Before the assassination, Mary Todd Lincoln’s sister, widow of a Confederate General, had appealed to Mary for help salvaging a few thousand dollars worth of cotton. Trading in cotton during the war was perfectly legal and a booming business, as the North needed cotton, you just had to obtain proper documentation and pay duties involved no doubt. The President reportedly gave a pass to retired General James W. Singleton for allowing this small shipment of cotton belonging to his sister-in-law to come north to market.
However, Singleton and Browning soon arrived at the White House with a list of contracts totaling $7 million, which they planned to pay for entirely with greenbacks, thus supporting the war effort. Lincoln gave them permission for the deal, but when a wagon train with $7 million worth of cotton and other supplies began assembling, that shipment was so alarmingly huge it attracted unwanted attention from Congress and was halted, ending Browning and Singleton’s bid to become instant millionaires. But like the $3 trillion announced missing from the Pentagon on 9/10 by Donald Rumsfeld, the entire episode soon disappeared in the snow.

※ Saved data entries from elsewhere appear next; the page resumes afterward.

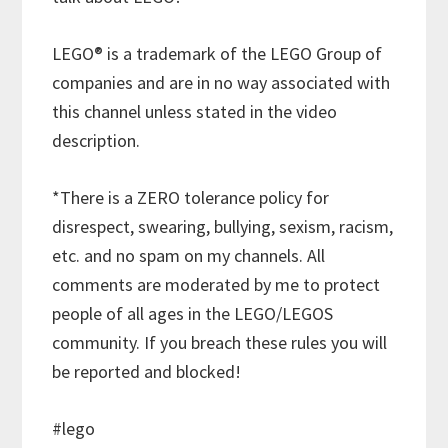
LEGO® is a trademark of the LEGO Group of
companies and are in no way associated with
this channel unless stated in the video
description.
*There is a ZERO tolerance policy for
disrespect, swearing, bullying, sexism, racism,
etc. and no spam on my channels. All
comments are moderated by me to protect
people of all ages in the LEGO/LEGOS
community. If you breach these rules you will
be reported and blocked!
#lego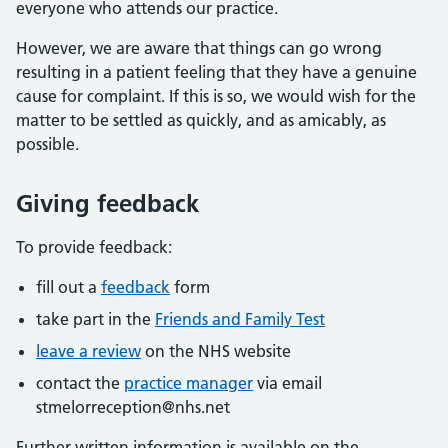
everyone who attends our practice.
However, we are aware that things can go wrong
resulting in a patient feeling that they have a genuine
cause for complaint. If this is so, we would wish for the
matter to be settled as quickly, and as amicably, as
possible.
Giving feedback
To provide feedback:
fill out a
feedback
form
take part in the
Friends and Family Test
leave a review
on the NHS website
contact the
practice manager
via email
stmelorreception@nhs.net
Further written information is available on the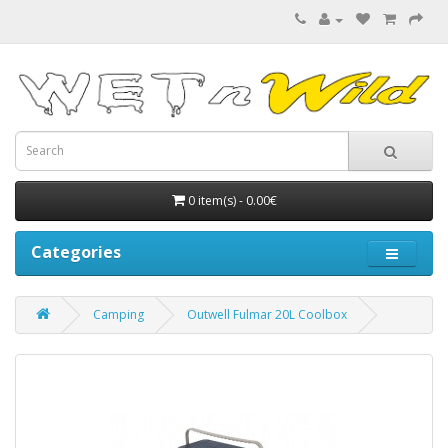
0 item(s) - 0.00€
Categories
Camping
Outwell Fulmar 20L Coolbox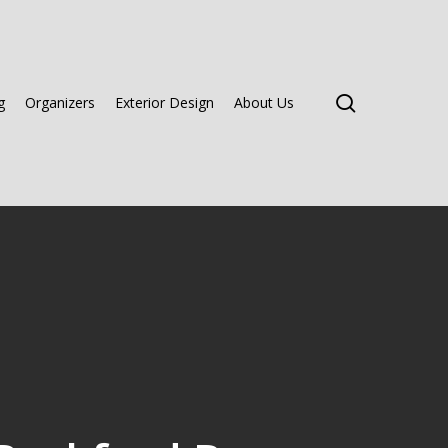
search
g
Organizers
Exterior Design
About Us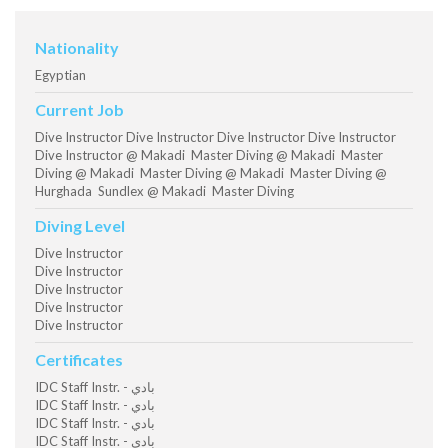
Nationality
Egyptian
Current Job
Dive Instructor Dive Instructor Dive Instructor Dive Instructor
Dive Instructor @ Makadi Master Diving @ Makadi Master
Diving @ Makadi Master Diving @ Makadi Master Diving @
Hurghada Sundlex @ Makadi Master Diving
Diving Level
Dive Instructor
Dive Instructor
Dive Instructor
Dive Instructor
Dive Instructor
Certificates
IDC Staff Instr. - بادي
IDC Staff Instr. - بادي
IDC Staff Instr. - بادي
IDC Staff Instr. - بادي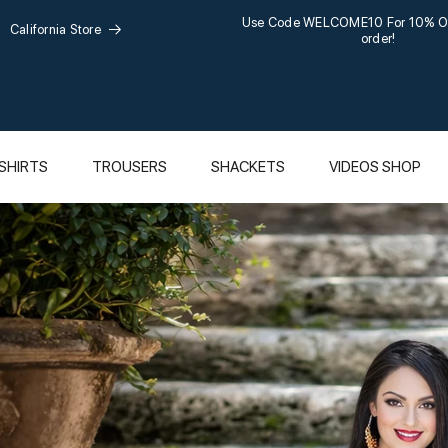
Use Code WELCOME10 For 10% Off 
California Store
order!
SHIRTS
TROUSERS
SHACKETS
VIDEOS SHOP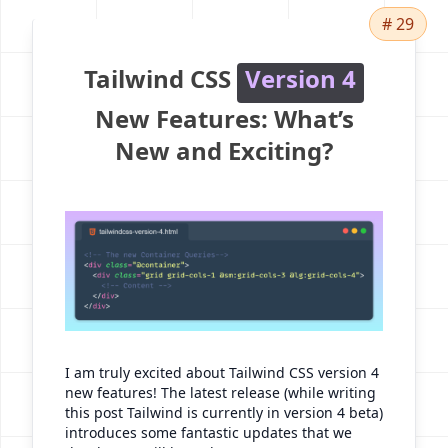
# 29
Tailwind CSS
Version 4
New Features: What’s
New and Exciting?
I am truly excited about Tailwind CSS version 4
new features! The latest release (while writing
this post Tailwind is currently in version 4 beta)
introduces some fantastic updates that we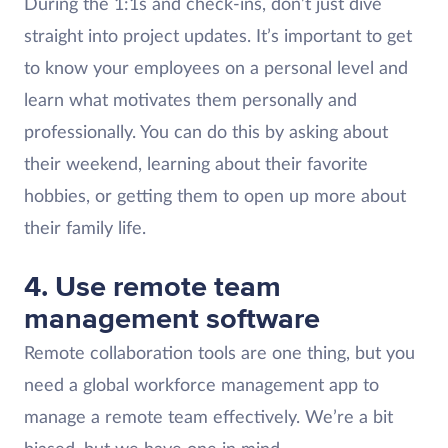
During the 1:1s and check-ins, don’t just dive
straight into project updates. It’s important to get
to know your employees on a personal level and
learn what motivates them personally and
professionally. You can do this by asking about
their weekend, learning about their favorite
hobbies, or getting them to open up more about
their family life.
4. Use remote team
management software
Remote collaboration tools are one thing, but you
need a global workforce management app to
manage a remote team effectively. We’re a bit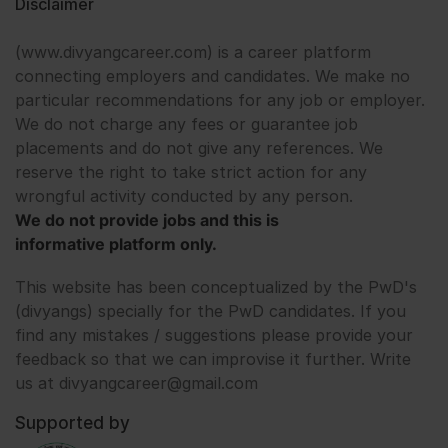
Disclaimer
(www.divyangcareer.com) is a career platform
connecting employers and candidates. We make no
particular recommendations for any job or employer.
We do not charge any fees or guarantee job
placements and do not give any references. We
reserve the right to take strict action for any
wrongful activity conducted by any person.
We do not provide jobs and this is
informative platform only.
This website has been conceptualized by the PwD's
(divyangs) specially for the PwD candidates. If you
find any mistakes / suggestions please provide your
feedback so that we can improvise it further. Write
us at divyangcareer@gmail.com
Supported by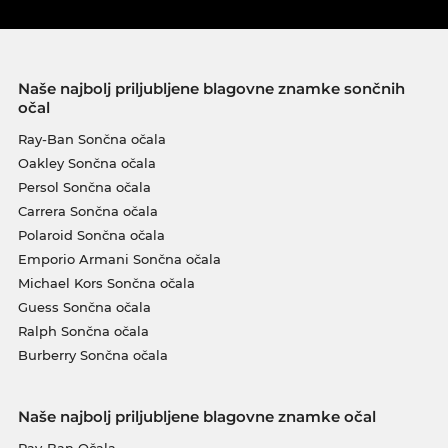
Naše najbolj priljubljene blagovne znamke sončnih
očal
Ray-Ban Sončna očala
Oakley Sončna očala
Persol Sončna očala
Carrera Sončna očala
Polaroid Sončna očala
Emporio Armani Sončna očala
Michael Kors Sončna očala
Guess Sončna očala
Ralph Sončna očala
Burberry Sončna očala
Naše najbolj priljubljene blagovne znamke očal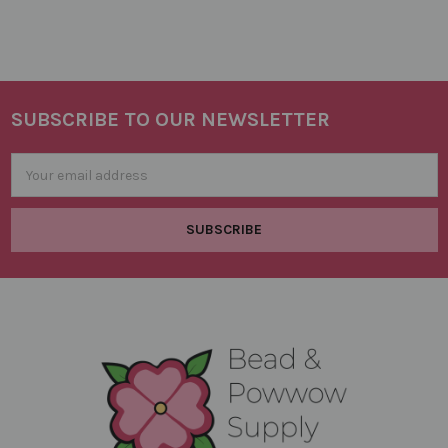
SUBSCRIBE TO OUR NEWSLETTER
Footer
Email
Address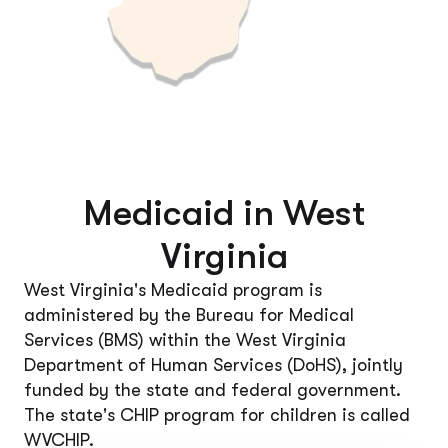
Medicaid in West
Virginia
West Virginia's Medicaid program is
administered by the Bureau for Medical
Services (BMS) within the West Virginia
Department of Human Services (DoHS), jointly
funded by the state and federal government.
The state's CHIP program for children is called
WVCHIP.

I only add this to show the size of graft involved during the Civil War and immense fortunes realized by those who could dance through raindrops and make deals at the highest levels. Since the retired General had been a commander during the Mormon War, he and Ficklin were no doubt well acquainted, and no doubt Ficklin was the important go-between.
Two months before the assassination, John Yates Beall, a Confederate spy and blockade runner had been captured in New York City. Beall’s exploits are far too numerous to detail in this short space, but he’d masterminded a series of successful plots, including the capture and scuttling of Union ships on the Great Lakes and the escape of valuable Confederate officers from prison camps in the North.
His arrest and trial by military tribunal had been kept secret, and only released to the press after his death sentence was announced, provoking an enormous effort to save his life. I am sure Booth read the exploits of his fellow spook with a tinge of envy and dreamed of fomenting a plan on similar levels.
Six Senators (including Browning) and 91 members of Congress signed a petition requesting clemency for Beall, but Lincoln let Beall swing. Many notable private citizens also signed that appeal, including John Wilkes Booth.